Mote Marine Laboratory & Aquarium scientists participated in a conference consisting of a series of workshops that brought together over 600 coral restoration practitioners, researchers, students and resource managers from around the world to share the latest techniques, technologies and science to dramatically scale-up the impact and reach of coral reef restoration. Held at Ocean Reef Club near Key Largo, Florida, this week-long event highlighted efforts made by Mote staff across a multitude of specialized research.
Reef Futures is the premier global symposium focused solely on the interventions and actions necessary to ensure coral reefs thrive into the next century. The conference welcomed those new to the field and experienced professionals to discuss their passion about the field of coral reef restoration.
The conference began with a workshop to provide a foundation in effective coral reef restoration concepts as well as practical and proven techniques that participants can use immediately within their reef restoration projects. From there, researchers were able to share their experience in the field.
Mote staff presented during sessions, and an additional four Mote posters were included. Topics covered by Mote staff throughout the workshops spanned from how environmental influence affects how coral performs to how coral disease research can help us restore coral reefs effectively.
Mote Postdoctoral Scientist Dr. Jason Spadaro opened a session by discussing his research on restoring mobile invertebrates, like the Caribbean king crab. Spadaro joined Mote in 2021 to integrate an ecosystem approach into Mote's premier science-based coral restoration efforts. His research focuses on manipulating ecological processes, such as grazing, and facilitation cascades to support the restoration and recovery of Florida’s Coral Reef. During the workshop, Spadaro explained the importance of diversity in enhanced invertebrate grazer assemblages. Spadaro is currently expanding Mote’s Caribbean king crab breeding program to restore these invertebrates to the reef, in the hopes that these voracious grazers will reduce algae and improve coral wellbeing and survival.
Each expert presented on their findings in their field of study, bringing collaboration and new ideas to curate better results and a better reef.
Mote Postdoctoral Research Fellow Dr. Grace Klinges discussed molecular methods for rapid assessments of disease resilience potential of Acropora cervicornis in her session on “Advances in Coral Disease Research and Interventions.”
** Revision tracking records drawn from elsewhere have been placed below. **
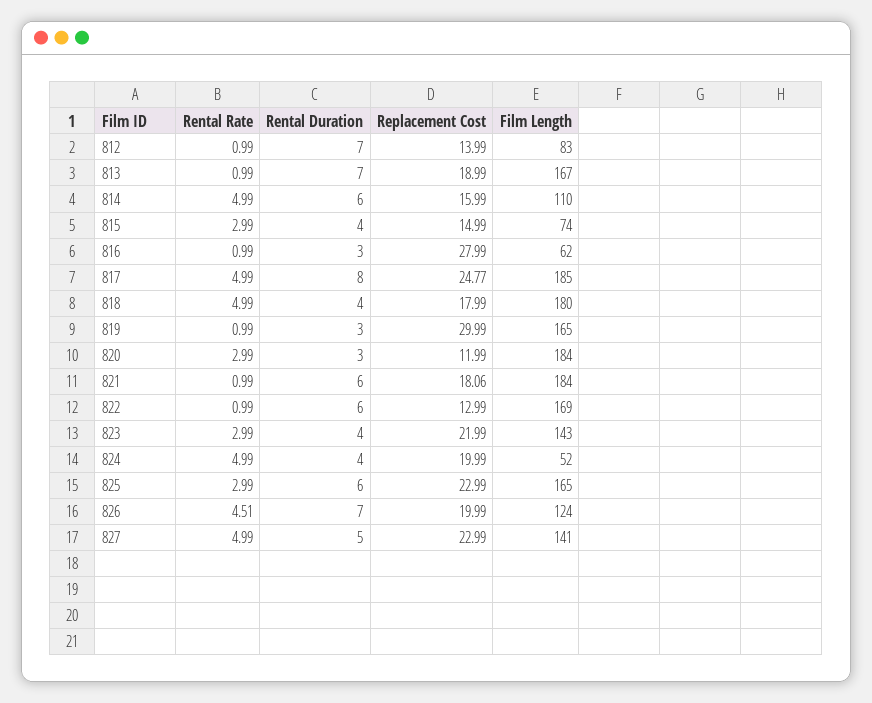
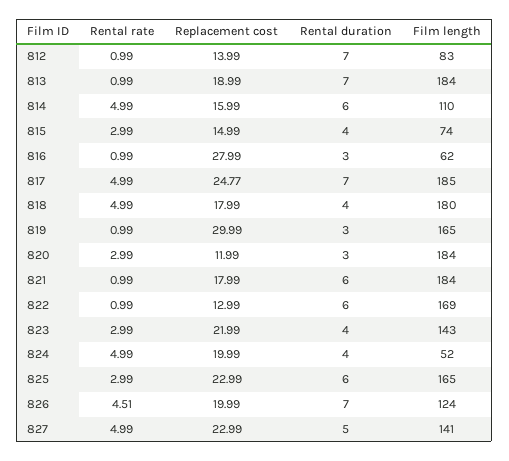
  {
    "Rental Rate": {
      "812": 0.99,
      "813": 0.99,
      "814": 4.99,
      "815": 2.99,
      "816": 0.99,
      "817": 4.99,
      "818": 4.99,
      "819": 0.99,
      "820": 2.99,
      "821": 0.99,
      "822": 0.99,
      "823": 2.99,
      "824": 4.99,
      "825": 2.99,
      "826": 4.51,
      "827": 4.99
    },
    "Rental Duration": {
      "812": 7,
      "813": 7,
      "814": 6,
      "815": 4,
      "816": 3,
-     "817": 8,
+     "817": 7,
      "818": 4,
      "819": 3,
      "820": 3,
      "821": 6,
      "822": 6,
      "823": 4,
      "824": 4,
      "825": 6,
      "826": 7,
      "827": 5
    },
    "Replacement Cost": {
      "812": 13.99,
      "813": 18.99,
      "814": 15.99,
      "815": 14.99,
      "816": 27.99,
      "817": 24.77,
      "818": 17.99,
      "819": 29.99,
      "820": 11.99,
-     "821": 18.06,
+     "821": 17.99,
      "822": 12.99,
      "823": 21.99,
      "824": 19.99,
      "825": 22.99,
      "826": 19.99,
      "827": 22.99
    },
    "Film Length": {
      "812": 83,
-     "813": 167,
+     "813": 184,
      "814": 110,
      "815": 74,
      "816": 62,
      "817": 185,
      "818": 180,
      "819": 165,
      "820": 184,
      "821": 184,
      "822": 169,
      "823": 143,
      "824": 52,
      "825": 165,
      "826": 124,
      "827": 141
    }
  }

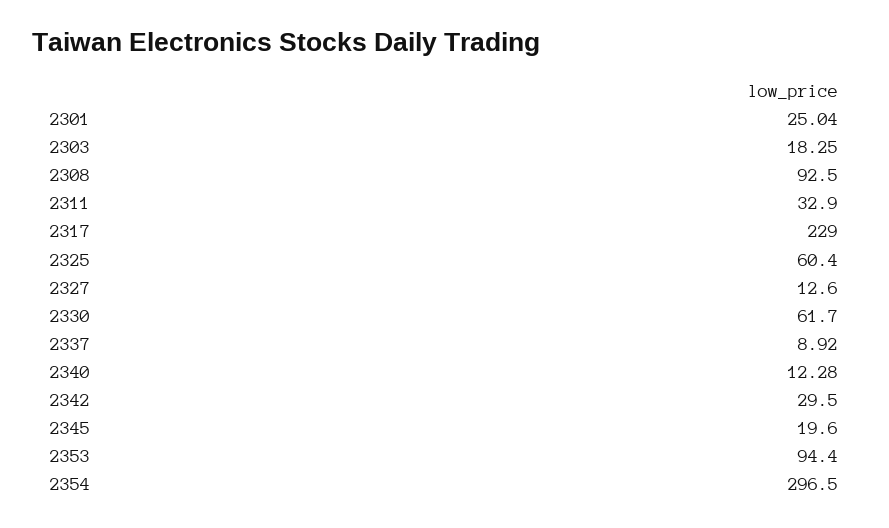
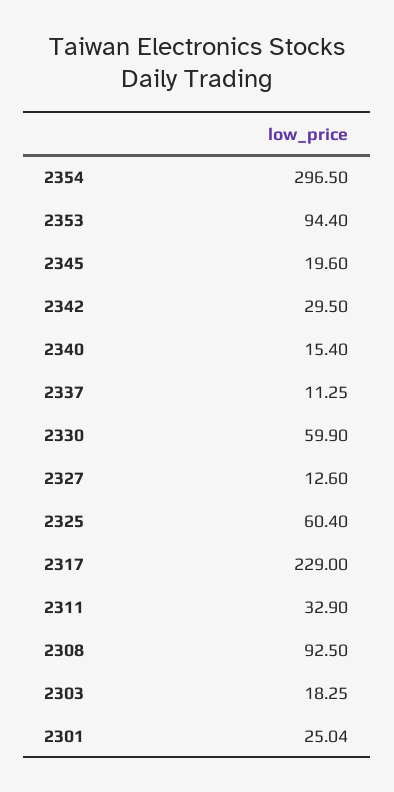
  {
    "2301": 25.04,
    "2303": 18.25,
    "2308": 92.5,
    "2311": 32.9,
    "2317": 229,
    "2325": 60.4,
    "2327": 12.6,
-   "2330": 61.7,
+   "2330": 59.9,
-   "2337": 8.92,
+   "2337": 11.25,
-   "2340": 12.28,
+   "2340": 15.4,
    "2342": 29.5,
    "2345": 19.6,
    "2353": 94.4,
    "2354": 296.5
  }

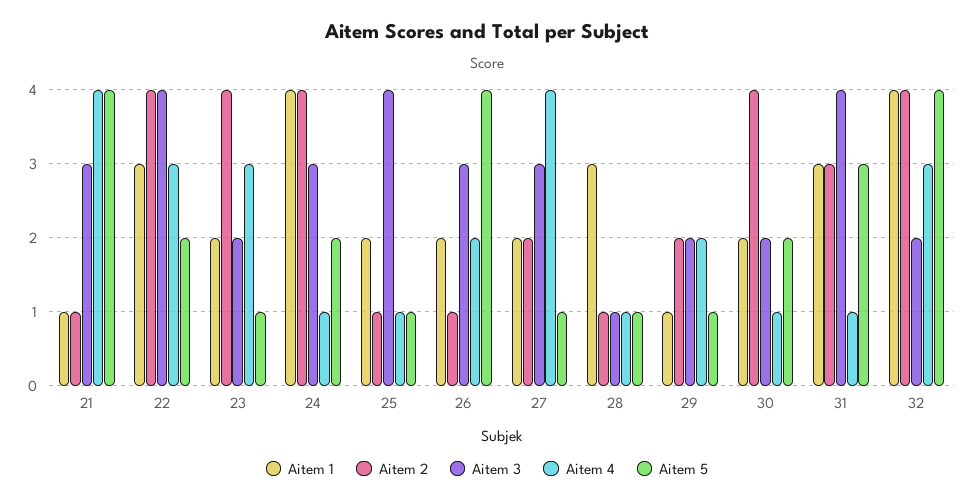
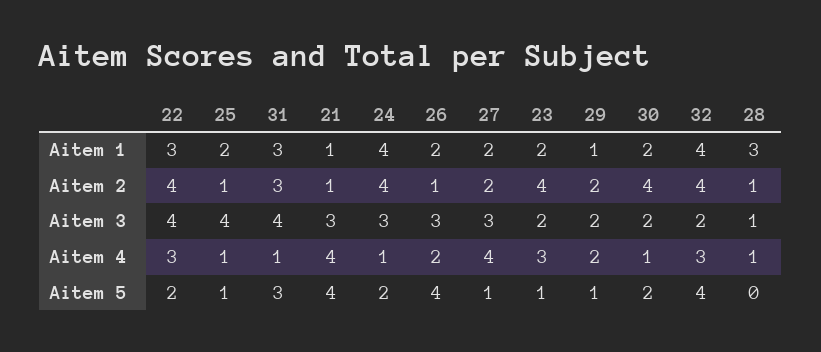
  {
    "Aitem 1": {
      "21": 1,
      "22": 3,
      "23": 2,
      "24": 4,
      "25": 2,
      "26": 2,
      "27": 2,
      "28": 3,
      "29": 1,
      "30": 2,
      "31": 3,
      "32": 4
    },
    "Aitem 2": {
      "21": 1,
      "22": 4,
      "23": 4,
      "24": 4,
      "25": 1,
      "26": 1,
      "27": 2,
      "28": 1,
      "29": 2,
      "30": 4,
      "31": 3,
      "32": 4
    },
    "Aitem 3": {
      "21": 3,
      "22": 4,
      "23": 2,
      "24": 3,
      "25": 4,
      "26": 3,
      "27": 3,
      "28": 1,
      "29": 2,
      "30": 2,
      "31": 4,
      "32": 2
    },
    "Aitem 4": {
      "21": 4,
      "22": 3,
      "23": 3,
      "24": 1,
      "25": 1,
      "26": 2,
      "27": 4,
      "28": 1,
      "29": 2,
      "30": 1,
      "31": 1,
      "32": 3
    },
    "Aitem 5": {
      "21": 4,
      "22": 2,
      "23": 1,
      "24": 2,
      "25": 1,
      "26": 4,
      "27": 1,
-     "28": 1,
+     "28": 0,
      "29": 1,
      "30": 2,
      "31": 3,
      "32": 4
    }
  }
Here is a sample of additional contributions from Mote scientists at Reef Futures:
Sarah Hamlyn, Senior Biologist and Upper Keys Coral Restoration Operations Manager, presented “Locals Only: The Role and Advantages of a Small-Scale Ex-situ Coral Nursery for Islamorada Reef Restoration and Community Outreach
Zachary Craig, Staff Biologist and Land-Based Coral Nursery Manager, presented “Site location, coral species, and genotype composition affect the success of restoration efforts within the Stony Coral Tissue Loss Disease outbreak”
Following Reef Futures
On the opening night of Reef Futures, Mote hosted an open house at our newest satellite land-based nursery at Reefhouse Resort & Marina in Key Largo. Many attendees from Reef Futures toured our nursery, discussed land-based restoration strategies, as well as education and outreach opportunities associated with a hotel-based nursery, while enjoying brews from Florida Keys Brewing Company, developer of Resistant Strain, a locally-brewed beer dedicated to Mote's resiliency approach to coral restoration.
Following Reef Futures, the week of Oct. 3-7, Mote hosted its annual Coral Restoration Workshop, a multi-day workshop for restoration practitioners and advocates from around the world to learn from Mote, the leading restoration practitioner, in Florida and beyond. Experts from Guam, American Samoa, Saudi Arabia, the West Indies and Hawaii attended this immersive learning experience from Mote scientists. Teaching practitioners and enthusiasts from around the world provides a far-reaching impact of Mote's restoration science.